While Enthusiast is a “proud Canadian company,” Mr. Montgomery says listing on the Nasdaq would solidify its place as a force in the $200-billion global video-game industry.
“We are a global player in the largest entertainment vertical in the world, and the Nasdaq is the big stage. It’s the big stage where you have access to the deepest pools of capital to the broadest group of shareholders who can support and help grow your business,” he said.
“And to be a little bit immodest, we deserve to be on the big stage, and that’s where we’re going to thrive.”
Mr. Montgomery said the COVID-19 pandemic and its effects, such as school closings, have proven that the video-game industry is a strong competitor to more traditional forms of entertainment such as music and sports.
“Through the pandemic, every parent of a tween and older has seen the same thing, which is if you give a young person an extra hour in the day they’re going to spend it on video games somehow some way,” he said, adding that gaming today is inherently social.
“Video games [allowed] quarantined young people to stay in touch with their friends to make new friends, to have an inherently social experience while playing video games,” he said. “People are migrating away from traditional social media to the new social media of gaming. Half of our 300 million people don’t use Facebook but they play a lot of video games.”
Enthusiast plans to raise new capital shortly after its U.S. listing, which it will use to acquire fan communities. In March, it purchased Icy Veins, an independent fan community for games published by Activision Blizzard, for approximately US$8.3-million. Mr. Montgomery said Enthusiast is the “acquirer of choice” for fan communities, some of which have audiences in the millions.
“We’ve got gaming coursing through our veins,” he said. “When you think of those League of Legends fan sites or YouTube channels that get 100 million page views or video views, I don’t know if the investment bankers around the world would know where to find them, but we know where to find them. We have that inherent advantage of having our own map of these things and there’s no shortage of targets for us.”
The company is also interested in investing in content creators in the video-game space, who, like professional athletes and musicians, have millions of passionate fans.

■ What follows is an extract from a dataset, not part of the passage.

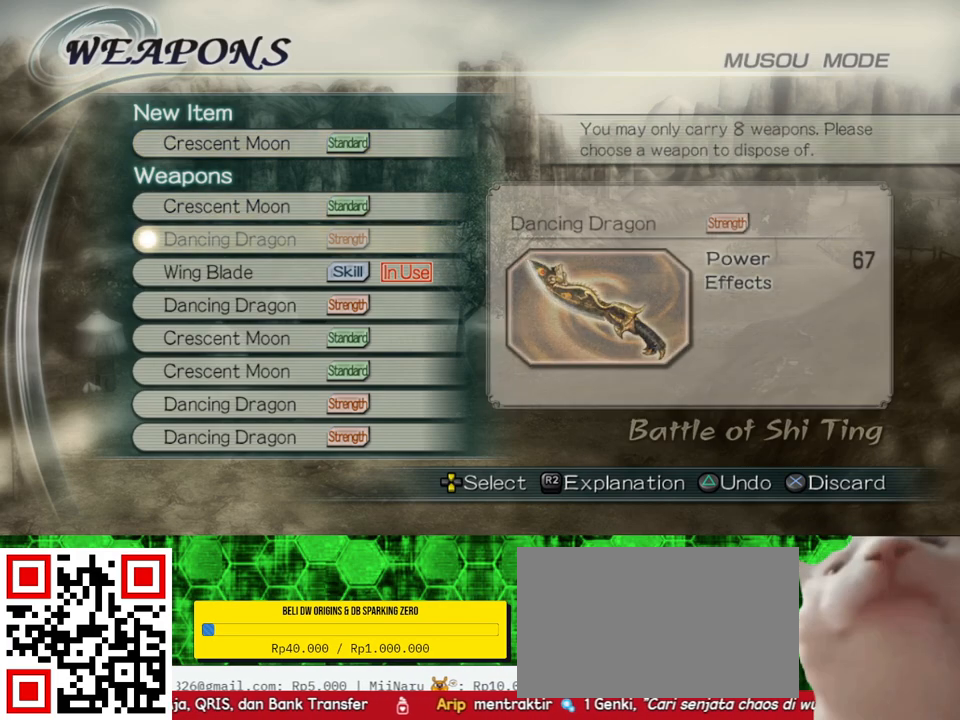
{"buttons": [], "left_stick": "center", "right_stick": "center", "events": [[50, "A", "up"]]}
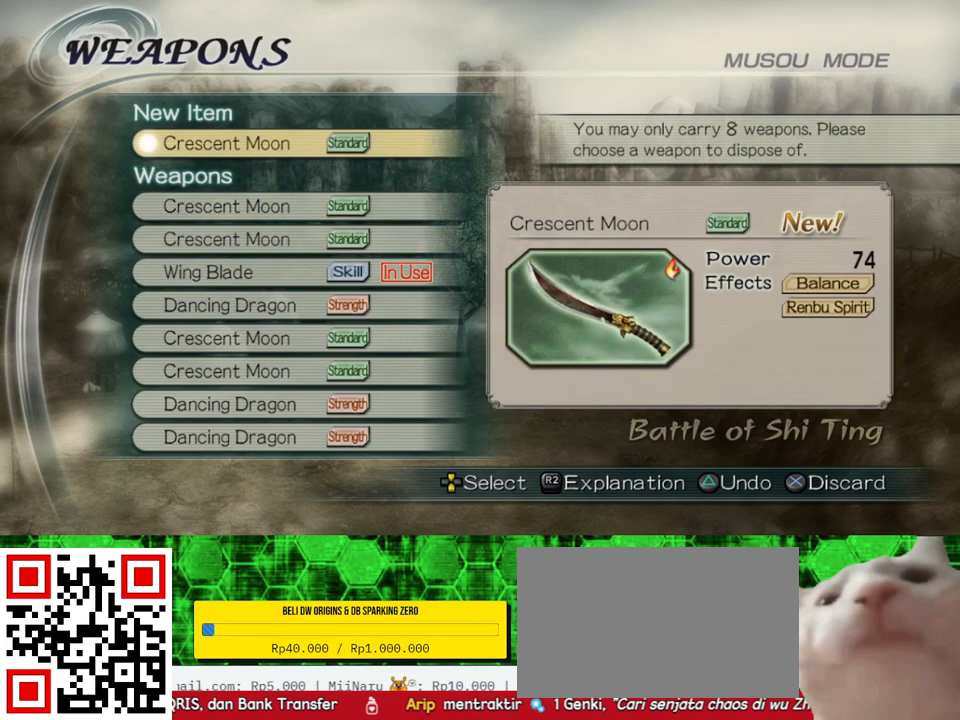
{"buttons": [], "left_stick": "center", "right_stick": "center", "events": []}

“These are the new entertainment superstars These are the people that are going to be getting the shoe deals, not the NBA guys,” Mr. Montgomery said.
Mr. Montgomery is confident that there is plenty of runway for the video-game industry to grow, which will benefit companies like his.
“We have a saying in this industry, which is perhaps a little morbid, but every day a Major League Baseball fan dies, and two esports fans are born.”